Flagger is a CNCF graduated project and integrates natively with Flux for GitOps workflows. If your delivery pipeline is already Flux-based, Flagger is the natural fit—your canary promotion policy lives in Git alongside your manifests:

apiVersion: flagger.app/v1beta1
kind: Canary
metadata:
  name: api-server
  namespace: production
spec:
  provider: istio
  targetRef:
    apiVersion: apps/v1
    kind: Deployment
    name: api-server
  service:
    port: 8080
  analysis:
    interval: 1m
    threshold: 10
    maxWeight: 50
    stepWeight: 5
    metrics:
      - name: request-success-rate
        thresholdRange:
          min: 99
        interval: 1m
      - name: request-duration
        thresholdRange:
          max: 500
        interval: 30s

Flagger shifts 5% of traffic per minute, checks the success rate (minimum 99%) and P99 latency (maximum 500ms), and caps canary traffic at 50%. Ten consecutive failed checks trigger automatic rollback. The built-in metrics work with Prometheus out of the box—no AnalysisTemplate boilerplate required.
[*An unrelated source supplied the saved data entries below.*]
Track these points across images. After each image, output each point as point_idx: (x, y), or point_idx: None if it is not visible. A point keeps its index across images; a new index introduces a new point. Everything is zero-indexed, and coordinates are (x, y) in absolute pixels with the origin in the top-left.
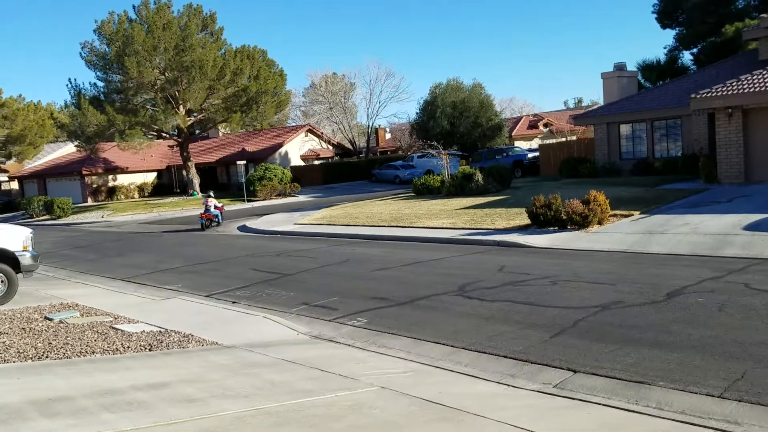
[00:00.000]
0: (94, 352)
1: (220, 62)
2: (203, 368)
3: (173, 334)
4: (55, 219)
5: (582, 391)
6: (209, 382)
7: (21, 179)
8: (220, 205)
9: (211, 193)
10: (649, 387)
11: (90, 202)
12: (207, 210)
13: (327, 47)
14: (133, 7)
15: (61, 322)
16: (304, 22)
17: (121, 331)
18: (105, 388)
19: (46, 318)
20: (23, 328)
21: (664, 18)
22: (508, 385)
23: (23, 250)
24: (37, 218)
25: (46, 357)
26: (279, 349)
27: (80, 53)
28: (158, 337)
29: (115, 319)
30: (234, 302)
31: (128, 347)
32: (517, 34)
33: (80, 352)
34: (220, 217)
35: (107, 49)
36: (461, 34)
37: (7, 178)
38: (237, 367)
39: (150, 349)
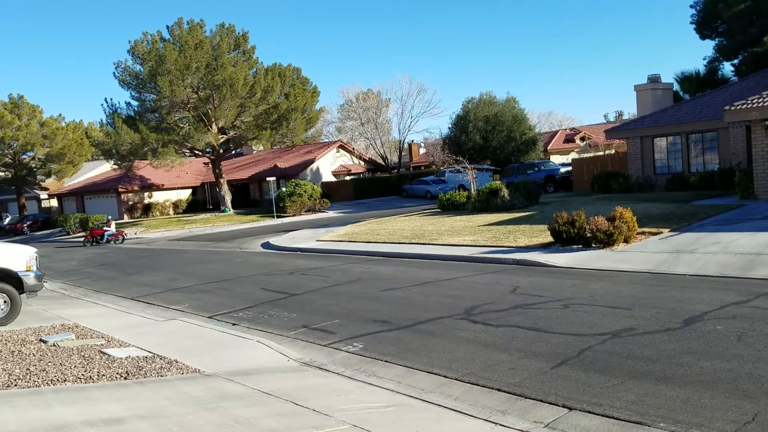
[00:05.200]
0: (66, 381)
1: (251, 80)
2: (169, 401)
3: (158, 359)
4: None
5: None
6: (168, 418)
7: (60, 197)
8: (113, 232)
9: (110, 217)
10: (647, 429)
11: (126, 218)
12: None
13: (359, 63)
14: (167, 27)
15: (54, 345)
16: (336, 39)
17: (108, 355)
18: (55, 424)
19: (41, 340)
20: (13, 351)
21: (704, 29)
22: (496, 423)
23: (27, 270)
24: (74, 235)
25: (15, 385)
26: (261, 377)
27: (114, 73)
28: (140, 364)
29: (108, 342)
30: (234, 324)
31: (104, 375)
32: (556, 49)
33: (52, 380)
34: (106, 237)
35: (140, 69)
36: (496, 48)
37: (47, 196)
38: (207, 399)
39: (125, 378)
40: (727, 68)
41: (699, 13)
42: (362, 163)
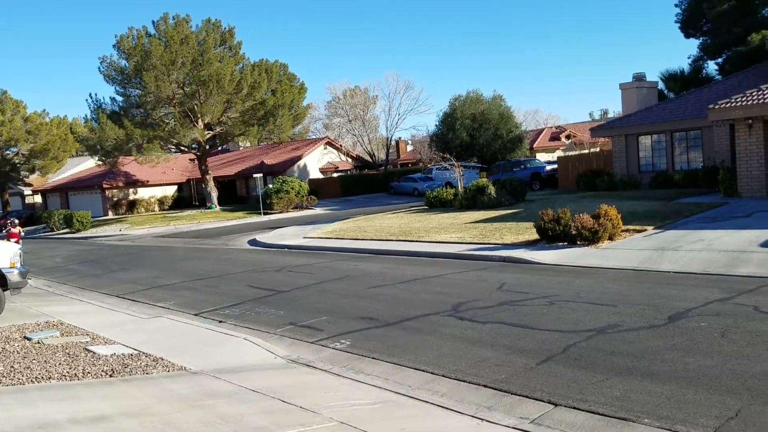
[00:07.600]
0: (50, 378)
1: (237, 76)
2: (155, 399)
3: (144, 357)
4: (74, 232)
5: (559, 428)
6: (154, 416)
7: (44, 193)
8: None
9: (16, 221)
10: (632, 425)
11: (111, 215)
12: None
13: (346, 60)
14: (153, 22)
15: (38, 342)
16: (324, 36)
17: (93, 353)
18: (41, 422)
19: (25, 338)
20: None
21: (688, 27)
22: (482, 420)
23: (10, 267)
24: (58, 231)
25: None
26: (248, 375)
27: (99, 68)
28: (126, 361)
29: (93, 339)
30: (220, 321)
31: (89, 373)
32: (542, 47)
33: (36, 377)
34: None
35: (125, 64)
36: (483, 47)
37: (30, 192)
38: (193, 397)
39: (111, 375)
40: (712, 67)
41: (684, 12)
42: (349, 160)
Choosing the Right Strategy

Rolling update with preStop + PDB: Sufficient for most internal services. No extra controller needed. Start here.
Blue-green: Best when you need instant rollback and can afford 2x resource overhead during the switch. Good for database migrations or breaking changes where you want to test the full deployment before committing.
Canary with metric analysis: The default for high-traffic, user-facing services. Limits blast radius to a small percentage of traffic before a bad deploy affects everyone.
Flagger vs Argo Rollouts: If you’re on Flux, Flagger integrates more seamlessly. If you’re on Argo CD or need blue-green in addition to canary, Argo Rollouts is more feature-complete. Both are production-grade CNCF projects.

The progression matters. Don’t jump straight to canary deployments with metric analysis if your rolling updates still drop connections. Get the fundamentals right—readiness probes, preStop hooks, disruption budgets—then add progressive delivery when you need automated rollback based on real signal. The tools are mature, the patterns are well-established, and the cost of a bad deploy that ships to 20% of users is dramatically lower than one that ships to 100%.